Breaking News
UPDATE: Shooting reported at Waukesha South High School
MILWAUKEE (AP) — An officer shot an armed male student Monday morning in a classroom at a suburban Milwaukee high school after the teenager pointed a gun at officers, a police chief said.
A Waukesha South High School student informed a school resource officer that a classmate had a handgun around 10:17 a.m., Waukesha Police Chief Russell Jack said. He said the resource officer went to the classroom to confront the 17-year-old and move other students in the room to safety.
Authorities have not said if other students were in the classroom during the ensuing standoff, and Jack did not immediately respond to an email seeking clarity.
Waukesha police and sheriff’s deputies soon arrived at the school and tried to de-escalate the situation to no avail.
“The suspect would not remove his hands from his pocket and continued to ignore officers’ commands,” Jack said. “The suspect removed his handgun from his waistband and pointed it at the officers. An officer was forced to discharge his firearm, striking the suspect.”
Jack said officers performed life-saving measures on the student, who is in custody and in stable condition. The officer who shot the student is an 11-year-veteran of the Waukesha police department, Jack said. He did not specify whether the officer was also the school resource officer and has not replied to the question via email.
No officers or other students were injured, Jack said. Police have not said whether the student ever fired his weapon. Police said the shooting was an isolated incident and that they are not seeking any other suspects.
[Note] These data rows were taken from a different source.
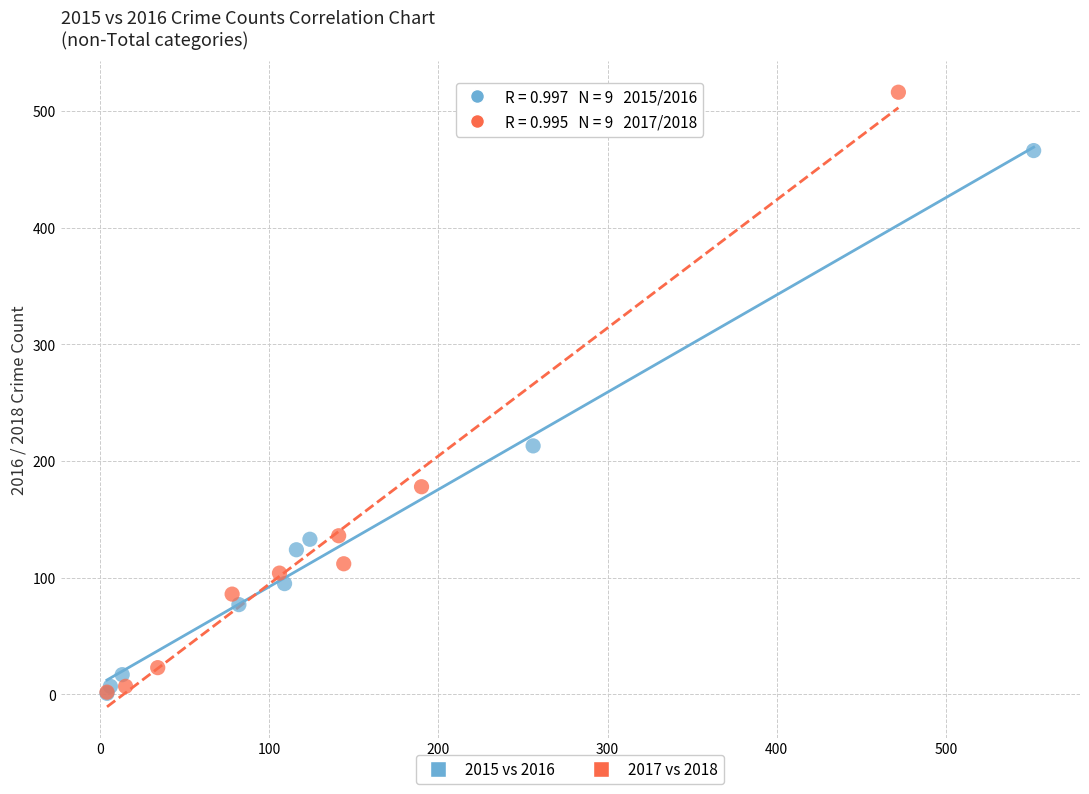

Which series has the widest spread of Y values?

2017 vs 2018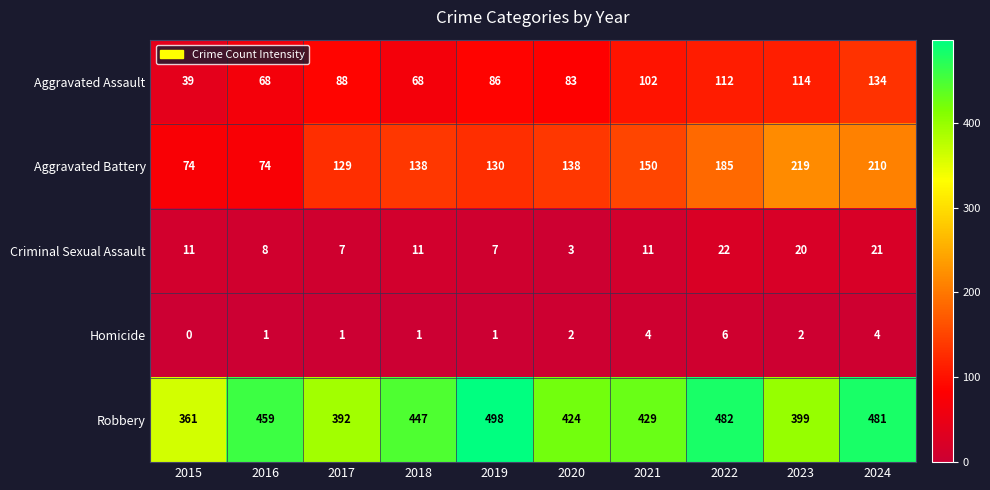

What is the difference between the maximum and second lowest values in the Aggravated Assault series?

66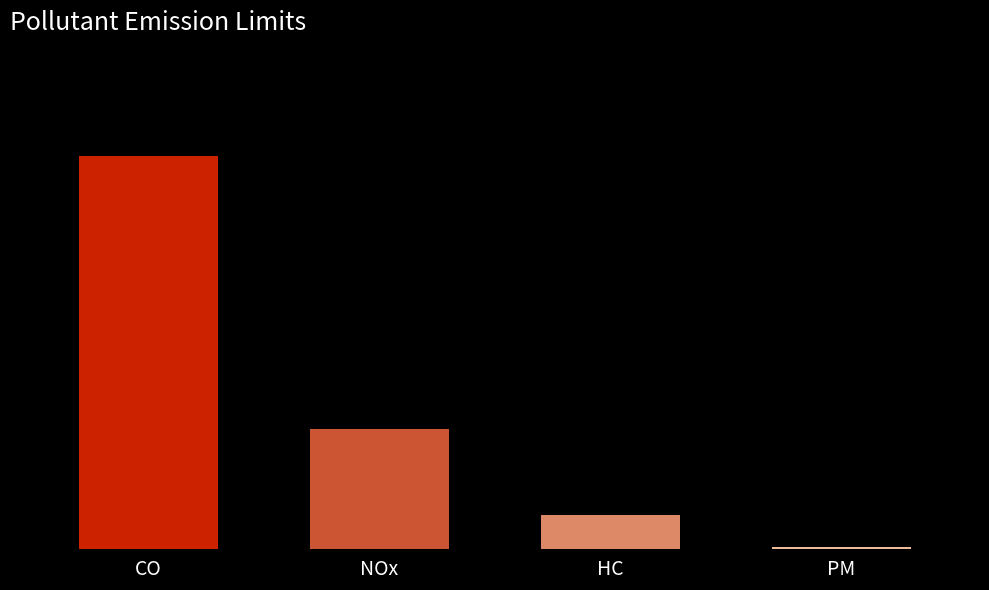

At which category does the chart reach its peak across all series?

CO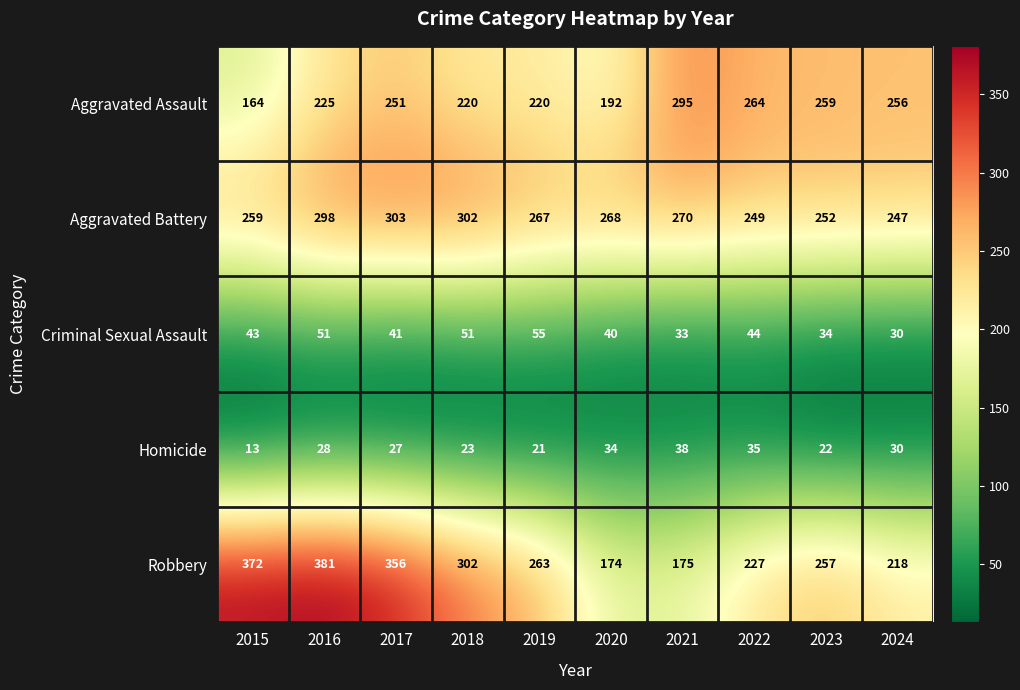

At which label does Homicide reach its peak?

2021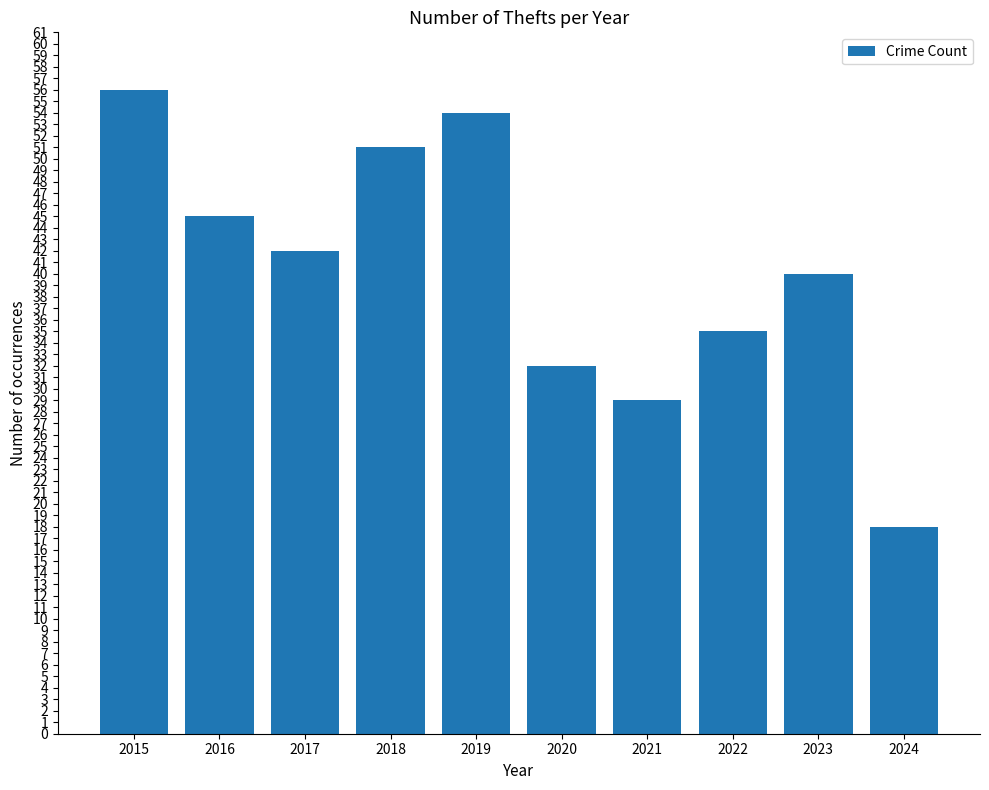

Does the chart contain stacked bars?

No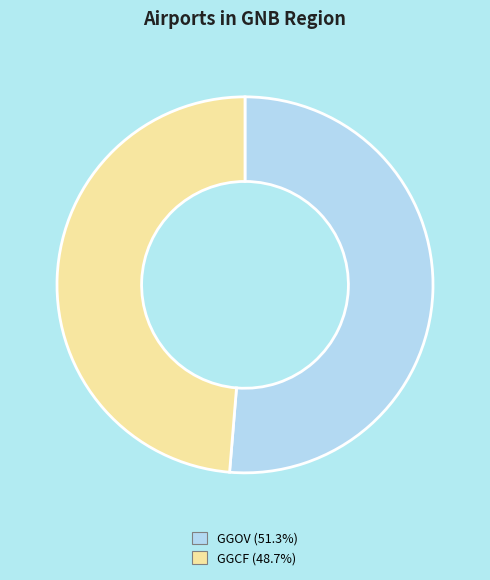

What is the largest slice in the pie chart?

GGOV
Andrew Oresick, 16, told the Journal Sentinel that he was outside his Spanish class hanging posters with other students and their teacher when they heard a commotion.
“These kids start running out from the classroom directly across from us, and one of them goes: ‘He’s got a gun,’” Oresick recalled. He said their Spanish teacher immediately got them into the classroom.
Parents gathered outside and hugged students as they streamed out of the school about 18 miles west of Milwaukee. Some students said they took cover under desks and teachers barricaded doors when a drill was announced. They told reporters outside the school that they knew it wasn’t a drill when they heard two or three gunshots.
“It was just really scary,” Alexis Grady, a senior, told the Journal Sentinel.
School shootings have occasionally shone a spotlight on the response by guards and school resource officers. In 2018, a deputy working as a school resource officer at Marjory Stoneman Douglas High School in Parkland, Florida, did not enter the high school while a shooting was in progress; 17 people died and the deputy was charged for his inaction. Two months after that shooting, a deputy in Maryland received a governor’s citation for confronting an attacker at a high school in that state.
In Colorado, a private security guard captured a suspect in a suburban Denver charter school shooting earlier this year, but also found his actions under review because a bullet he fired passed through a wall and hit a female student. It later emerged that the school didn’t know the guard was armed.